Re: [PATCH 1/2] mm: zswap: increase shrinking protection for zswap swapins only

From: Nhat Pham
Date: Wed Mar 20 2024 - 10:48:32 EST


On Wed, Mar 20, 2024 at 2:51 AM Johannes Weiner <hannes@xxxxxxxxxxx> wrote:
>
> On Wed, Mar 20, 2024 at 02:08:22AM +0000, Yosry Ahmed wrote:
> > Currently, the number of protected zswap entries corresponding to an
> > lruvec are incremented every time we swapin a page.
>
> Correct. This is the primary signal that the shrinker is being too
> aggressive in moving entries to disk and should slow down...?

Yup. Currently, there are two scenarios in which we increase zswap
protection area:

1. zswap lru movement - for instance, if a page for some reasons is
rotated in the LRU. When this happens, we increment the protection
size, so that the page at the tail end of the protected area does not
lose its protection because of (potentially) spurious LRU churnings.
2. swapin - when this happens, it is a signal that the shrinker is
being too... enthusiastic in its reclaiming action. We should be more
conservative, hence the increase in protection.

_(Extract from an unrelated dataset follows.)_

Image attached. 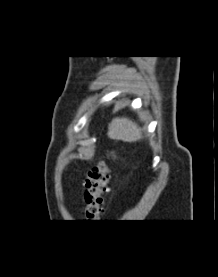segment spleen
I'll return each instance as SVG.
<instances>
[{"instance_id": "3e777b00", "label": "spleen", "mask_w": 218, "mask_h": 277, "mask_svg": "<svg viewBox=\"0 0 218 277\" xmlns=\"http://www.w3.org/2000/svg\"><path fill=\"white\" fill-rule=\"evenodd\" d=\"M108 137L113 140L135 142L142 138L141 128L128 118H114L108 126Z\"/></svg>"}]
</instances>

I think there's some confusion around this, because we use the
same-ish mechanism for two different events. Maybe I should have put
yet another fat comment at the callsites of zswap_folio_swapin() too
:)

>
> > This happens regardless of whether or not the page originated in
> > zswap. Hence, swapins from disk will lead to increasing protection
> > on potentially stale zswap entries. Furthermore, the increased

Hmmm my original thinking was that, had we protected the swapped-in
page back when it was still in zswap, we would have prevented this IO.
And since the pages in zswap are (at least conceptually) "warmer" than
the swapped in page, it is appropriate to increase the zswap
protection.

In fact, I was toying with the idea to max out the protection on
swap-in to temporarily cease all zswap shrinking, but that is perhaps
overkill :)

> > shrinking protection can lead to more pages skipping zswap and going

I think this can only happen when the protection is so strong that the
zswap pool is full, right?

In practice I have never seen this happen though. Did you observe it?
We have a fairly aggressive lru-size-based protection decaying as
well, so that should not happen...

Also technically the protection only applies to the dynamic shrinker -
the capacity-driven shrinking is not affected (although it's not very
effective - perhaps we can rework this?)

> > to disk, eventually leading to even more swapins from disk and
> > starting a vicious circle.
>
> How does shrinker protection affect zswap stores?
>
> On the contrary, I would expect this patch to create a runaway
> shrinker. The more aggressively it moves entries out to disk, the
> lower the rate of zswap loads, the more aggressively it moves more
> entries out to disk.
>
> > Instead, only increase the protection when pages are loaded from zswap.
> > This also has a nice side effect of removing zswap_folio_swapin() and
> > replacing it with a static helper that is only called from zswap_load().
> >
> > No problems were observed in practice, this was found through code
> > inspection.
>
> This is missing test results :)

Yeah it'd be nice to see benchmark numbers :)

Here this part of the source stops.